The $10 million available in fiscal 2010 will support up to 20 organizations with one year of funding to plan for the implementation of cradle-to-career services designed to improve educational outcomes for students in distressed neighborhoods.
“We need to take an all-hands-on-deck approach to lifting our families and our communities out of poverty,” President Barack Obama said. “Promise Neighborhoods will support a number of different services and educational reforms to help improve the lives of our young people from birth through childhood, from college through a career.”
“The Promise Neighborhoods program brings all of the Department’s strategies together—high-quality early learning programs, high-quality schools, and comprehensive supports to ensure that students are safe, healthy and successful,” U.S. Secretary of Education Arne Duncan said. “These services must be comprehensive, and schools must put education at the center.”
The Promise Neighborhoods program is based on the experience of programs such as the Harlem Children’s Zone, which serves a nearly 100-block area in New York City with parenting classes, early learning centers, and health and social service programs and has boosted students’ academic outcomes dramatically.

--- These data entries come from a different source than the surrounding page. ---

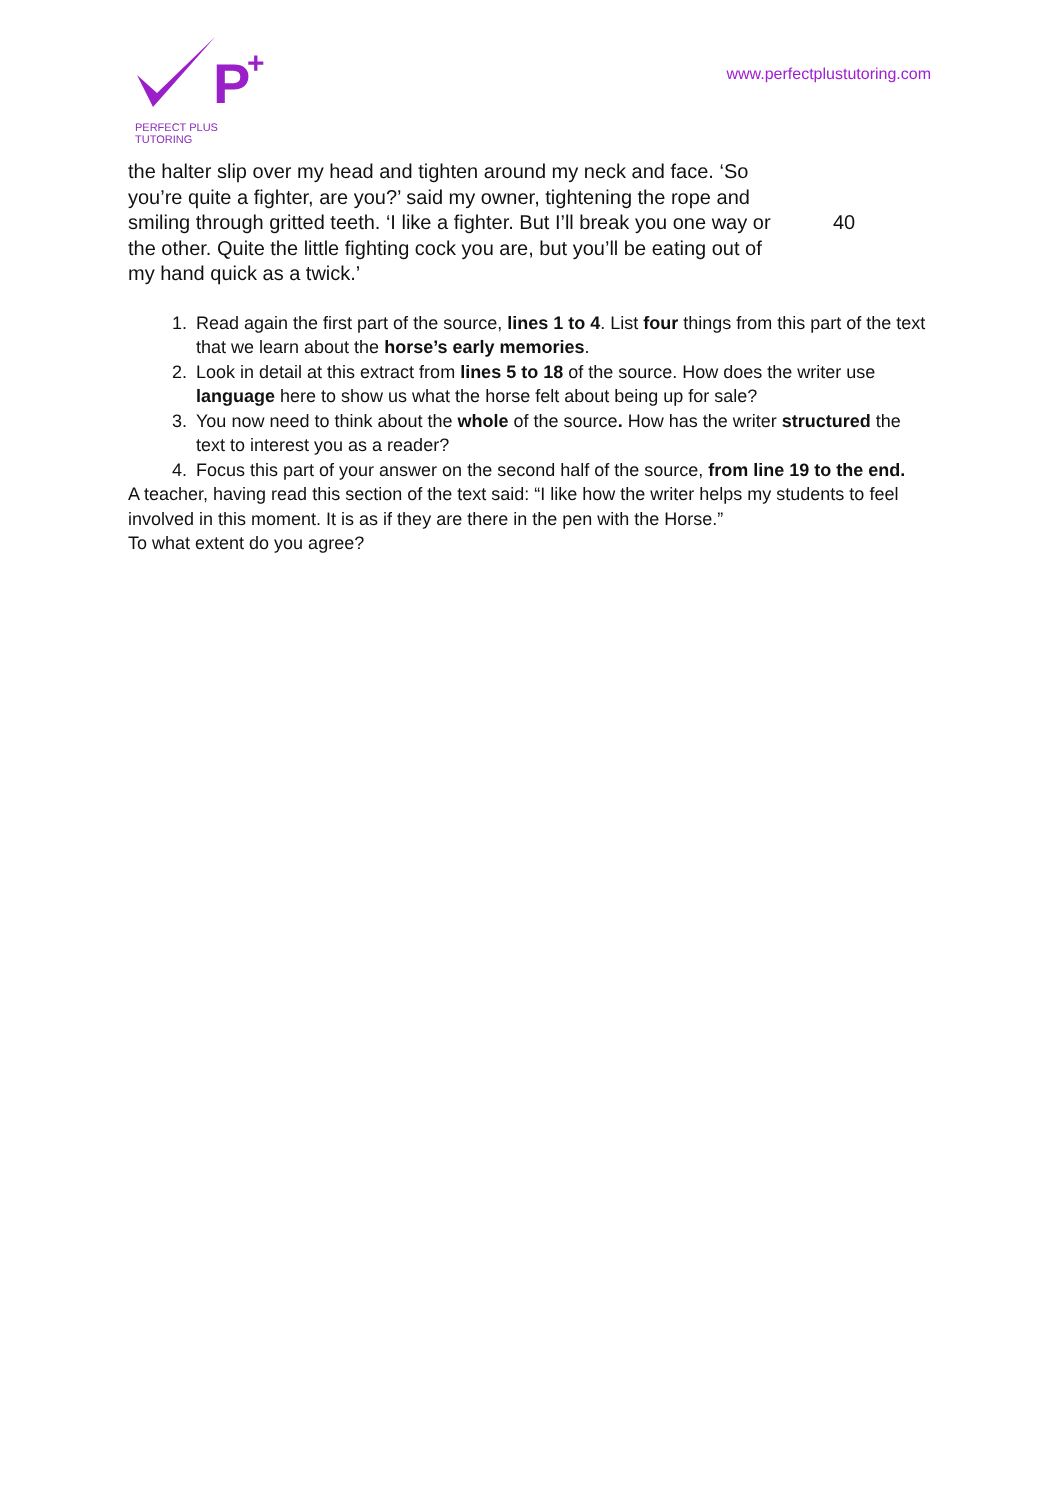P
+
PERFECT PLUS TUTORING
www.perfectplustutoring.com
the halter slip over my head and tighten around my neck and face. ‘So
you’re quite a fighter, are you?’ said my owner, tightening the rope and
smiling through gritted teeth. ‘I like a fighter. But I’ll break you one way or 40
the other. Quite the little fighting cock you are, but you’ll be eating out of
my hand quick as a twick.’
1. Read again the first part of the source, lines 1 to 4. List four things from this part of the text that we learn about the horse’s early memories.
2. Look in detail at this extract from lines 5 to 18 of the source. How does the writer use language here to show us what the horse felt about being up for sale?
3. You now need to think about the whole of the source. How has the writer structured the text to interest you as a reader?
4. Focus this part of your answer on the second half of the source, from line 19 to the end.
A teacher, having read this section of the text said: “I like how the writer helps my students to feel involved in this moment. It is as if they are there in the pen with the Horse.”
To what extent do you agree?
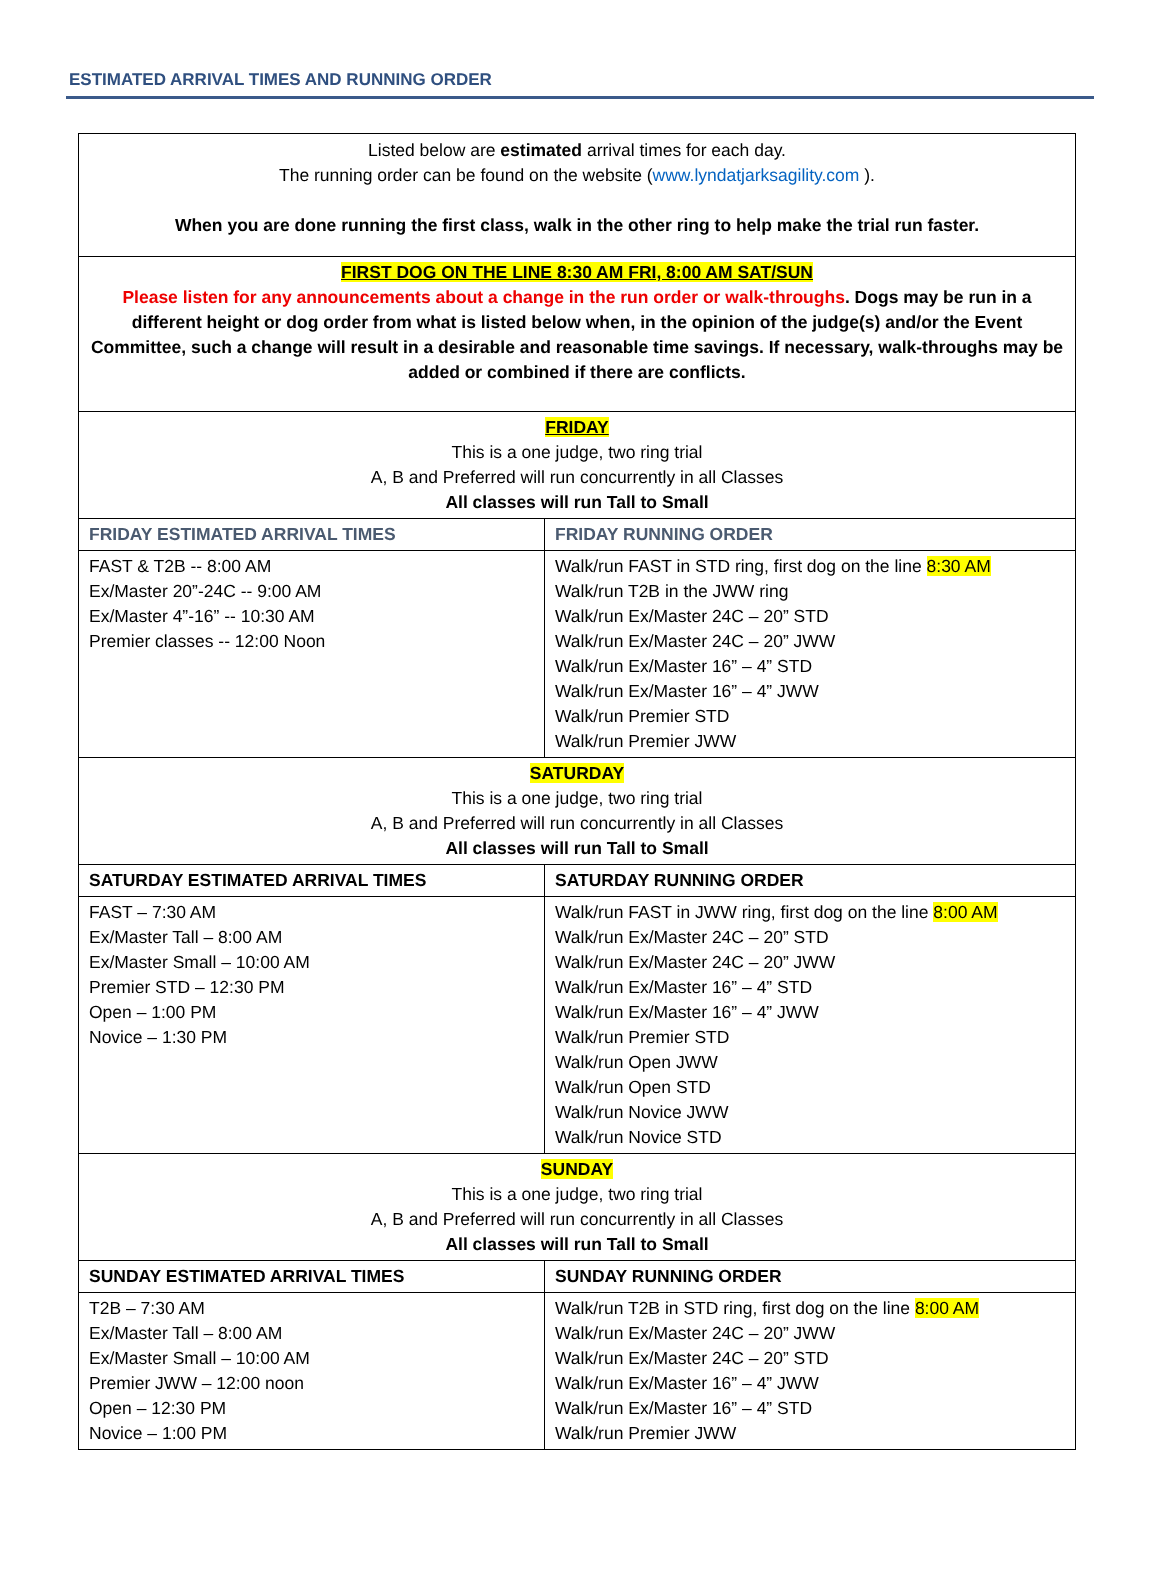ESTIMATED ARRIVAL TIMES AND RUNNING ORDER
| Listed below are estimated arrival times for each day. The running order can be found on the website ( www.lyndatjarksagility.com ). When you are done running the first class, walk in the other ring to help make the trial run faster. | |
| FIRST DOG ON THE LINE 8:30 AM FRI, 8:00 AM SAT/SUN Please listen for any announcements about a change in the run order or walk-throughs . Dogs may be run in a different height or dog order from what is listed below when, in the opinion of the judge(s) and/or the Event Committee, such a change will result in a desirable and reasonable time savings. If necessary, walk-throughs may be added or combined if there are conflicts. | |
| FRIDAY This is a one judge, two ring trial A, B and Preferred will run concurrently in all Classes All classes will run Tall to Small | |
| FRIDAY ESTIMATED ARRIVAL TIMES | FRIDAY RUNNING ORDER |
| FAST & T2B -- 8:00 AM Ex/Master 20”-24C -- 9:00 AM Ex/Master 4”-16” -- 10:30 AM Premier classes -- 12:00 Noon | Walk/run FAST in STD ring, first dog on the line 8:30 AM Walk/run T2B in the JWW ring Walk/run Ex/Master 24C – 20” STD Walk/run Ex/Master 24C – 20” JWW Walk/run Ex/Master 16” – 4” STD Walk/run Ex/Master 16” – 4” JWW Walk/run Premier STD Walk/run Premier JWW |
| SATURDAY This is a one judge, two ring trial A, B and Preferred will run concurrently in all Classes All classes will run Tall to Small | |
| SATURDAY ESTIMATED ARRIVAL TIMES | SATURDAY RUNNING ORDER |
| FAST – 7:30 AM Ex/Master Tall – 8:00 AM Ex/Master Small – 10:00 AM Premier STD – 12:30 PM Open – 1:00 PM Novice – 1:30 PM | Walk/run FAST in JWW ring, first dog on the line 8:00 AM Walk/run Ex/Master 24C – 20” STD Walk/run Ex/Master 24C – 20” JWW Walk/run Ex/Master 16” – 4” STD Walk/run Ex/Master 16” – 4” JWW Walk/run Premier STD Walk/run Open JWW Walk/run Open STD Walk/run Novice JWW Walk/run Novice STD |
| SUNDAY This is a one judge, two ring trial A, B and Preferred will run concurrently in all Classes All classes will run Tall to Small | |
| SUNDAY ESTIMATED ARRIVAL TIMES | SUNDAY RUNNING ORDER |
| T2B – 7:30 AM Ex/Master Tall – 8:00 AM Ex/Master Small – 10:00 AM Premier JWW – 12:00 noon Open – 12:30 PM Novice – 1:00 PM | Walk/run T2B in STD ring, first dog on the line 8:00 AM Walk/run Ex/Master 24C – 20” JWW Walk/run Ex/Master 24C – 20” STD Walk/run Ex/Master 16” – 4” JWW Walk/run Ex/Master 16” – 4” STD Walk/run Premier JWW |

Under the Promise Neighborhood program, nonprofits and institutions of higher education will be eligible for one-year grants supporting the design of comprehensive community programs. The programs must have the specific goal of preparing students for success in college and careers. As part of the planning process, applicants must focus their efforts on schools in the neighborhood and build services for students in those schools from birth through college to career.
The Department plans to make up to 20 planning grants, ranging between $400,000 and $500,000. It is inviting applications from projects serving urban neighborhoods, rural areas and tribal communities. Applications will be due on June 25.
Today’s release of applications for planning grants to develop Promise Neighborhoods is the first step in a multiyear process. President Obama’s fiscal 2011 budget includes $210 million to support five-year grants to implement plans to offer comprehensive services and to support planning grants in additional communities.